Phytochemicals work synergistically to help us out, and have been found to boost health due their protective activity, whether in specific disease processes, or mitigating damaging effects of environmental factors such as certain foods.
Off setting damage of inflammatory foods
A study has shown that damaging compounds produced whilst cooking red meat at high temperatures can be off set when spices or herbs such as turmeric and rosemary are consumed at the same time.2
Eating your veg with a high fat meal (and to a lesser extent, a high carb meal) may actually blunt any acute negative effects on blood vessels, due to their powerful antioxidant content (in this case, tomatoes, carrots and capsicum).1 Cool!
Type 2 Diabetes
A plant predominant diet is thought to reduce incidence of Type 2 diabetes,4 largely due to the high nutrient, phytochemical and fibre content found in minimally processed whole foods. Basically, lots of veg and fruit!
Cardiovascular disease
Studies that have shown a 75% decrease in cardiovascular diseases with medications such as statin, anti-hypertensive, aspirin and supplementing folic acid. Studies have also shown a 75% in cardiovascular risk factors with consumption of vegetables, fruit, almonds, cocoa, tea, fish, garlic, and even a little wine.

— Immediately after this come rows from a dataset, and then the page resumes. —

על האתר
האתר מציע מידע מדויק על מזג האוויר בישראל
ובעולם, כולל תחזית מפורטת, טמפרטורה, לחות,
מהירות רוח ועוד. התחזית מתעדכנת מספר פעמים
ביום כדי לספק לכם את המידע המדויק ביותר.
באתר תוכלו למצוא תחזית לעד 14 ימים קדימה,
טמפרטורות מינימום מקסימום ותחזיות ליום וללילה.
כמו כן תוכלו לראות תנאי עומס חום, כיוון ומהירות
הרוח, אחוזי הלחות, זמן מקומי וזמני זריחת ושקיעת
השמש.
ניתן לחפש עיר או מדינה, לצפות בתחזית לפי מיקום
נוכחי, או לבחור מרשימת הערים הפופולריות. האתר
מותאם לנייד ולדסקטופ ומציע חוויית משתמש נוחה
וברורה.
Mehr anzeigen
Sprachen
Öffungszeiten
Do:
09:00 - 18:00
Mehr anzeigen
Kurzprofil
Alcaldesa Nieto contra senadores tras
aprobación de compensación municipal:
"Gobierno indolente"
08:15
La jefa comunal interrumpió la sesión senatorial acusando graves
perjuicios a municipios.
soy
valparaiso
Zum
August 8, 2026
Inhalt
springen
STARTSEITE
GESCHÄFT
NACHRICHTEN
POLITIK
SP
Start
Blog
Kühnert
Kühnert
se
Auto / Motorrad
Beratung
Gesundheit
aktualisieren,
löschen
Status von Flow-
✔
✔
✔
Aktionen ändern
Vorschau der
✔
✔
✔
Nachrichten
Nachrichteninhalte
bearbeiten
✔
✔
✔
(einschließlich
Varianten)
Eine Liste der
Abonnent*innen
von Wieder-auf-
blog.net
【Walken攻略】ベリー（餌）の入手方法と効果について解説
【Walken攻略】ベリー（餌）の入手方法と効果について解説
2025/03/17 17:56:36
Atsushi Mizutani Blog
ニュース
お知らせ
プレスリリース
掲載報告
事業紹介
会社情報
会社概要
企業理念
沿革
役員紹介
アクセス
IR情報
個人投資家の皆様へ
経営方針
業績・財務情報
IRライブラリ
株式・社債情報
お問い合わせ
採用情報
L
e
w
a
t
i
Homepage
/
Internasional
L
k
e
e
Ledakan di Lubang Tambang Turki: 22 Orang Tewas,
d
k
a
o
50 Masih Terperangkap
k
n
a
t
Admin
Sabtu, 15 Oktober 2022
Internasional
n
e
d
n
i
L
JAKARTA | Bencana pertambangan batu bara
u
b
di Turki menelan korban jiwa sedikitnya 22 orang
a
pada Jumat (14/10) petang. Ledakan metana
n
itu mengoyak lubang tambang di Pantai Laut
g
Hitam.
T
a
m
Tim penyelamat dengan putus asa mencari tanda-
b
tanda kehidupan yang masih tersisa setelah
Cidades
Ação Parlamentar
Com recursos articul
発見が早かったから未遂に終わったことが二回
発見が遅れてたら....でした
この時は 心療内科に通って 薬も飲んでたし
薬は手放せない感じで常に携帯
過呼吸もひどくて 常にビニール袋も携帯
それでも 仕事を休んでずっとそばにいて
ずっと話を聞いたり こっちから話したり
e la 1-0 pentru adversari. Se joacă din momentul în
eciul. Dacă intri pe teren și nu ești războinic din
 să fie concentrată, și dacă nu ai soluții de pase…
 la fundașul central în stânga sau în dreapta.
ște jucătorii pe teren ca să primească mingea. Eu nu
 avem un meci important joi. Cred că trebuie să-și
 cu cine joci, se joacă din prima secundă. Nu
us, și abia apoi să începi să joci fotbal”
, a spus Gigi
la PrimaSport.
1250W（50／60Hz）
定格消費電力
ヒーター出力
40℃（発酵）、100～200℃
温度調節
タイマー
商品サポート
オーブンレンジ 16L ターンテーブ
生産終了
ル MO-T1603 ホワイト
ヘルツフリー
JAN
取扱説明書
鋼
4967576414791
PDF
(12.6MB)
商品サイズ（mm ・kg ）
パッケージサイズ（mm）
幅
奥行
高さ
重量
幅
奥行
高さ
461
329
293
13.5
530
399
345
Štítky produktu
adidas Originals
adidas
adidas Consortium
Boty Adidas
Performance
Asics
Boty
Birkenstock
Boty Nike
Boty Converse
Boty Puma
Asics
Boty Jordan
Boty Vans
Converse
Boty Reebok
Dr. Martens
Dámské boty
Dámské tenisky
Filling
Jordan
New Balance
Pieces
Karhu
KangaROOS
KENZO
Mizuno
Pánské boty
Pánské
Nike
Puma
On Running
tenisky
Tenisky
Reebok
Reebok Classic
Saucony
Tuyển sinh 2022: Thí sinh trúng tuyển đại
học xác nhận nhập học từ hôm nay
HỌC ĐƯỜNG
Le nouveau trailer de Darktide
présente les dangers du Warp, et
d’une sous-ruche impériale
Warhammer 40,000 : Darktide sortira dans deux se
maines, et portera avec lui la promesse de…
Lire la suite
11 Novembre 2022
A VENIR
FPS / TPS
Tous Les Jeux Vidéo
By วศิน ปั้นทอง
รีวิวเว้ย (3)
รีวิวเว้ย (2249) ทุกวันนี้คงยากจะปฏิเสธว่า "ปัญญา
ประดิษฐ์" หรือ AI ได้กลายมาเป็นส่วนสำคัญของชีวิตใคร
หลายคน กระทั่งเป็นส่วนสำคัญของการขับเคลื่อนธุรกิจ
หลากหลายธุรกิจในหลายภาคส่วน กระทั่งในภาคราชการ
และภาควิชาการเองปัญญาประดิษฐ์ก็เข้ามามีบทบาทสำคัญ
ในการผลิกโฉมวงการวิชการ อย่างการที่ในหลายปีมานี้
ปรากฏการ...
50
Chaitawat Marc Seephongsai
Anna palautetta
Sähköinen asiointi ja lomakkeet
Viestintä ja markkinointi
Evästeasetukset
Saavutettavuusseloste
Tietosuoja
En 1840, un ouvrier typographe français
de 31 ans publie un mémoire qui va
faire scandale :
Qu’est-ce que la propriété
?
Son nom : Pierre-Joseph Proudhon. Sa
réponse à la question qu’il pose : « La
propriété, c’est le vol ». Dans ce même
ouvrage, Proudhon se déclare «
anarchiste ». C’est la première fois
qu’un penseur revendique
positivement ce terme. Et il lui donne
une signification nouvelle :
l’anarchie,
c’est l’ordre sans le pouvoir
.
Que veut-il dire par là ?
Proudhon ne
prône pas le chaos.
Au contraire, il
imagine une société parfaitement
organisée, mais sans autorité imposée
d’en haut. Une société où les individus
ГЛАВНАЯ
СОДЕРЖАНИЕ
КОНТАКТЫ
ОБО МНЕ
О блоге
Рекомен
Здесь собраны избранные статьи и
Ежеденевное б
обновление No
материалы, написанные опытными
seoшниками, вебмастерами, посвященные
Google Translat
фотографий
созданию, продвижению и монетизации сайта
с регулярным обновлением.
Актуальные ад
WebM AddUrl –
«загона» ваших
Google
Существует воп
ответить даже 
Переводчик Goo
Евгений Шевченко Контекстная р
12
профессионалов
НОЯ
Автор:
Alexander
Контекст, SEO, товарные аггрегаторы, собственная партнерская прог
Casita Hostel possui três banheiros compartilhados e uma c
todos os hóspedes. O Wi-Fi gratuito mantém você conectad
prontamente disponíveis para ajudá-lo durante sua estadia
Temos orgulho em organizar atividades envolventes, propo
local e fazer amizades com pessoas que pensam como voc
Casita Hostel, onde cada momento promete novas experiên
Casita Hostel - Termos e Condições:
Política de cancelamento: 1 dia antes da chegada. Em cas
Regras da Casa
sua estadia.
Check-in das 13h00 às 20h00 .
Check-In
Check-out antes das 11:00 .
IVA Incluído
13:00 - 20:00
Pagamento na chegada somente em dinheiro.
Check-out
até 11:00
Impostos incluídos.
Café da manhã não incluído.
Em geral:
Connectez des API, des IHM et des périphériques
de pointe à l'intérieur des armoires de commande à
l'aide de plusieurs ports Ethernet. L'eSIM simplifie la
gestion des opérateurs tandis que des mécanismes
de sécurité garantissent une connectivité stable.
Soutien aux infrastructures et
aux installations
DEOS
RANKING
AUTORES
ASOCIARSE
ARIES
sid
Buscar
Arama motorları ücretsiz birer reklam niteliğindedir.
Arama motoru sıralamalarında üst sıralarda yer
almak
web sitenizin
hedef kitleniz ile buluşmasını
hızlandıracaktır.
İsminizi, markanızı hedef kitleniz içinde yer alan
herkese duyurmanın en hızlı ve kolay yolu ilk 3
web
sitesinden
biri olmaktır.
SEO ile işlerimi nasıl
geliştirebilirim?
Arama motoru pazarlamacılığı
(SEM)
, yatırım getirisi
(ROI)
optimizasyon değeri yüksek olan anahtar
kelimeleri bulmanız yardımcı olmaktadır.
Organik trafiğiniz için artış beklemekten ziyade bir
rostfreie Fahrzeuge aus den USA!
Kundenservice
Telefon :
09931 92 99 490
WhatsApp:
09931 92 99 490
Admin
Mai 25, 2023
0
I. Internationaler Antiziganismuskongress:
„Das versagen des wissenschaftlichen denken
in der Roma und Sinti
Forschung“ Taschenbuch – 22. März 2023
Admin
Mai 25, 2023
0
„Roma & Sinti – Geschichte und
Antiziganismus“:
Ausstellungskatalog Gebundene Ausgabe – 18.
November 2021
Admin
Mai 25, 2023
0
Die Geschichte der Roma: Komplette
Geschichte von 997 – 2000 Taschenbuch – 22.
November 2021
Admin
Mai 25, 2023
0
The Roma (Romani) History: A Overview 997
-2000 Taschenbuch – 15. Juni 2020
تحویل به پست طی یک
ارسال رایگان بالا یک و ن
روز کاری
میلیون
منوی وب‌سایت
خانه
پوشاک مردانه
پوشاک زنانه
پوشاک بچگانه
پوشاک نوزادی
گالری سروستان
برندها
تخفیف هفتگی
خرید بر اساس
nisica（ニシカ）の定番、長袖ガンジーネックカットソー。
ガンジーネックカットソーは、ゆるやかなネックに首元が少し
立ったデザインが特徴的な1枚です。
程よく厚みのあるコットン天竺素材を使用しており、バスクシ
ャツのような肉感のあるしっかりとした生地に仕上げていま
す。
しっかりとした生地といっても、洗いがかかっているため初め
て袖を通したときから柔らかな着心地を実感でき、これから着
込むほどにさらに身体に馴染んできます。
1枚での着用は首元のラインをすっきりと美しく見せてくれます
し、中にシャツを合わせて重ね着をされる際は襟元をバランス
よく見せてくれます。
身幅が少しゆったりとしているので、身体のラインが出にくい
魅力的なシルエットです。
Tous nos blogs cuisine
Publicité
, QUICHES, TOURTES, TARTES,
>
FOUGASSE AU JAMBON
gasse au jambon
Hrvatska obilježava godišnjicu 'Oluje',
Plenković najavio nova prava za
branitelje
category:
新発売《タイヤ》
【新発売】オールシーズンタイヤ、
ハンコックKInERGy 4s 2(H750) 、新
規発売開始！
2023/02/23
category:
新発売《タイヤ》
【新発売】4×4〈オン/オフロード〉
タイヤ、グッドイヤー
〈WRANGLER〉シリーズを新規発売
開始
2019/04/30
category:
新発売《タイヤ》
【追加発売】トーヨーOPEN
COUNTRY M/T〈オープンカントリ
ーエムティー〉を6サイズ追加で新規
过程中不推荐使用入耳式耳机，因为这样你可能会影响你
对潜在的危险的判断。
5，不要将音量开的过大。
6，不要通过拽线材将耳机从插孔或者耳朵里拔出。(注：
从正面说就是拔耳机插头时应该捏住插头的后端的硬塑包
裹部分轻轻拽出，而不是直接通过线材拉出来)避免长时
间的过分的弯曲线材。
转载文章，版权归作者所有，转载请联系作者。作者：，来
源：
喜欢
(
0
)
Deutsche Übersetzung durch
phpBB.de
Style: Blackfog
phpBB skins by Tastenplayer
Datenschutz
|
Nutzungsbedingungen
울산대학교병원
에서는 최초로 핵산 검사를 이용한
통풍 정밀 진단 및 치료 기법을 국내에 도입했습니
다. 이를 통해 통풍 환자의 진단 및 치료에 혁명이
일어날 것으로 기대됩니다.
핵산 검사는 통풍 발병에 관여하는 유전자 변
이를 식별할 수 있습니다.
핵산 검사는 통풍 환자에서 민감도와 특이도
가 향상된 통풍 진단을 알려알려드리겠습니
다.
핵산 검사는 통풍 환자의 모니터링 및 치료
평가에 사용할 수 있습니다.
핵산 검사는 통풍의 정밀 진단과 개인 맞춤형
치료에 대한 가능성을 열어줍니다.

I would have thought a pinot over a pill would be a little more fun, wouldn’t you?
The fabulous effect seen in wine consumption is due to the resveratrol content, a phytochemical found in the skin of red grapes. So it isn’t necessarily the booze, but grapes from whence they came.
Epigenetics – our food and our genes
On that note, something to consider in all of this is the role of genetics. Epigenetics is the effect of the environment on the expression of our genes. We have discussed previously genetics and how we are more microbial genes than our parents genetic material. That alone is a little crae crae.
How we react to foods, however, will be influenced by the diets of our predecessors. For example, soy may be great for the Japanese, and red wine a non-issue for the Italians, though not necessarily vice-versa.
Food can be considered ‘information’. When consumed, certain components (good and bad) are delivered to cells. The action and interaction of these components can affect genetic expression by turning an on or off switch, implicating gene function. Essentially, food can impact every person differently.
One size does not fit all
What we choose to eat can have a HUGE consequence on whether we live well, or whether we don’t. Nutrition is a hugely complex and varied world – more complex than most give it credit for.
Whilst there is no hard and fast dietary rule or protocol for every human to grace this earth, we can be safe to say that a diet abundant in seasonal, fresh, whole plant foods – rich with phytochemicals that are bursting to support our health – is going to be pretty darn great for us, as well as for our intestinal microbes.
And what is best is you have the power to choose healing and health with the next thing you pop into your gob. That is genuine, real deal, food as medicine.
Power to you plants, for keeping us keeping on. #plantpower
References:
- Esposito, K, Nappo, F, Giugliano, F, Giugliano, G, Marfella, R, & Giugliano, D 2003, ‘Effect of dietary antioxidants on postprandial endothelial dysfunction induced by a high-fat meal in healthy subjects’, The American Journal Of Clinical Nutrition, vol. 77, no. 1, pp. 139-143.
- Puangsombat, K, Jirapakkul, W, & Smith, JS 2011, ‘Inhibitory activity of Asian spices on heterocyclic amines formation in cooked beef patties’,Journal Of Food Science, vol. 76, no. 8, pp. T174-T180.
- Thompson, HJ, Heimendinger, J, Diker, A, O’Neill, C, Haegele, A, Meinecke, B, Wolfe, P, Sedlacek, S, Zhu, Z, & Jiang, W 2006, ‘Dietary botanical diversity affects the reduction of oxidative biomarkers in women due to high vegetable and fruit intake’, The Journal Of Nutrition, vol. 136, no. 8, pp. 2207-2212.
- Xi, P & Liu, RH 2016, ‘Whole food approach for type 2 diabetes prevention,’ Molecular Nutrition & Food Research, (Epub ahead of print).